Writing residencies spoil people.
I just finished one month completely devoted to artistic creation. The schedule was up to me, when I wanted to work, for how long and on what. I was surrounded by other energetic artists who were on their own programs — some stayed up all night holed up in their studios, others spent afternoons baking cakes and cookies in the communal kitchen. I could go for long walks in the morning or take a yoga class at night. Aside from a weekly group check-in, the agenda was totally up to me.
The setting was magical (Woodstock, NY) and buildings historic (founded in 1902), but the greatest gift was time. I was taken from my day-to-day responsibilities and placed in an entirely new environment. My sole aim: To focus on the creative pursuit of my choosing.
It was luxurious.
And I realize, not entirely practical.
Two days before the residency ended, I panicked. How am I going to finish what I started? I am going back into the “real world” where tasks and duties and meetings and schedules and a full email inbox await. I understand residencies are temporal and intermittent and not everyone can take a month out of their life to do art.

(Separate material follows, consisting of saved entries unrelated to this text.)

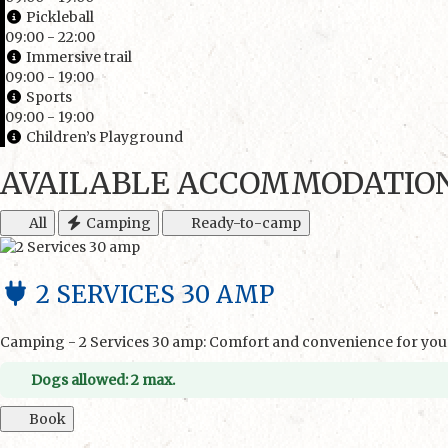
Pickleball
09:00 - 22:00
Immersive trail
09:00 - 19:00
Sports
09:00 - 19:00
Children’s Playground
AVAILABLE ACCOMMODATIO
All
Camping
Ready-to-camp
2 SERVICES 30 AMP
Camping - 2 Services 30 amp: Comfort and convenience for your
Dogs allowed: 2 max.
Book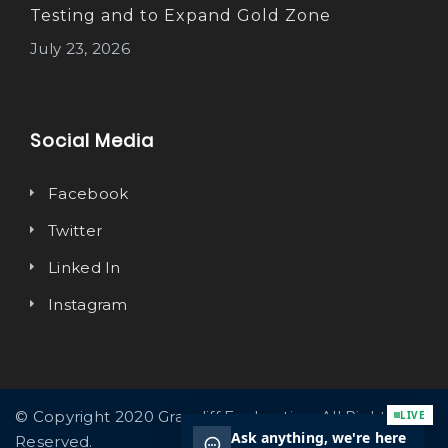
Testing and to Expand Gold Zone
July 23, 2026
Social Media
Facebook
Twitter
Linked In
Instagram
© Copyright 2020 Graycliff Exploration. All Rights
Reserved.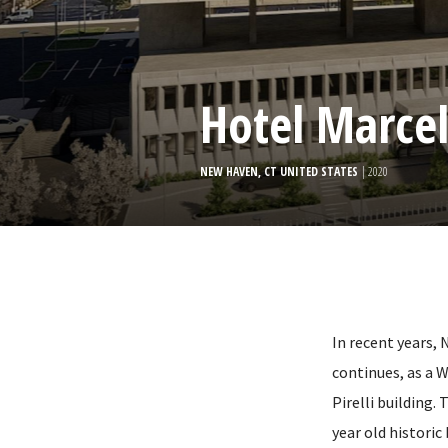
Hotel Marcel
NEW HAVEN, CT UNITED STATES
| 2020
In recent years,
continues, as a 
Pirelli building.
year old historic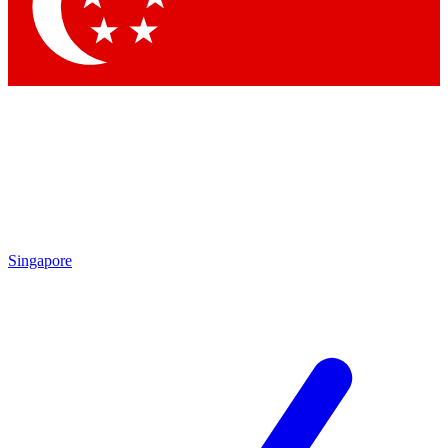
Contact me with news and off
By submitting your information you agree to 
Singapore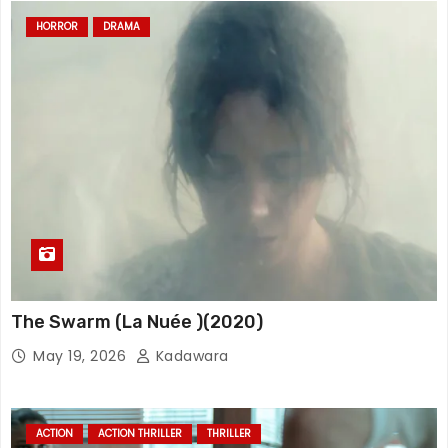
HORROR
DRAMA
The Swarm (La Nuée )(2020)
May 19, 2026
Kadawara
ACTION
ACTION THRILLER
THRILLER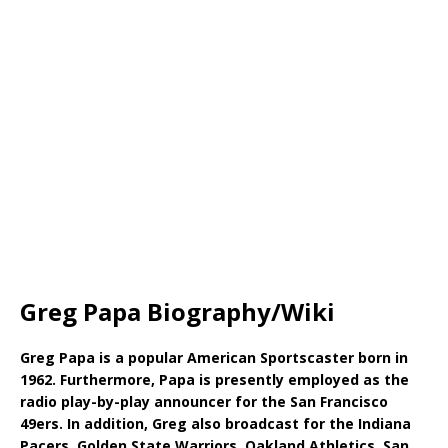
Greg Papa Biography/Wiki
Greg Papa is a popular American Sportscaster born in
1962. Furthermore, Papa is presently employed as the
radio play-by-play announcer for the San Francisco
49ers. In addition, Greg also broadcast for the Indiana
Pacers, Golden State Warriors, Oakland Athletics, San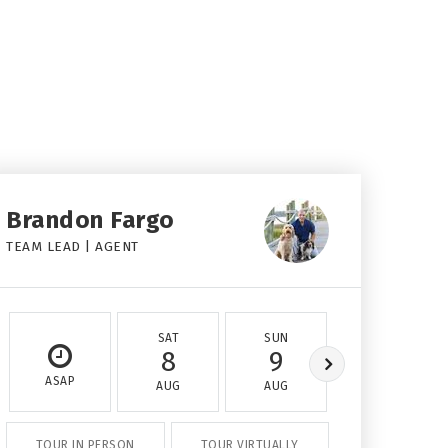
Brandon Fargo
TEAM LEAD | AGENT
SAT
SUN
MON
8
9
10
ASAP
AUG
AUG
AUG
TOUR IN PERSON
TOUR VIRTUALLY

A fellow writer at the residency had a invaluable answer I want to share with you.
One hour a day, she said, whenever it suits you. In the morning, in the evening, in the late afternoon. Set a timer and write. No more, no less. One hour. When that alarm goes off, you turn off, put the pen down, close the computer and walk away.
I can do that, I think. And so can you.
For this next month, let’s commit one hour every day to focus on our goals. To create. To write. To do the work, whatever that means to you.
Note: I’m not saying a finished piece in thirty days. We’re only holding each other accountable for clocking in time. Sixty daily uninterrupted minutes. We’re creating our own artist residency together, and it doesn’t require travel or communal living or time off from work/school/family.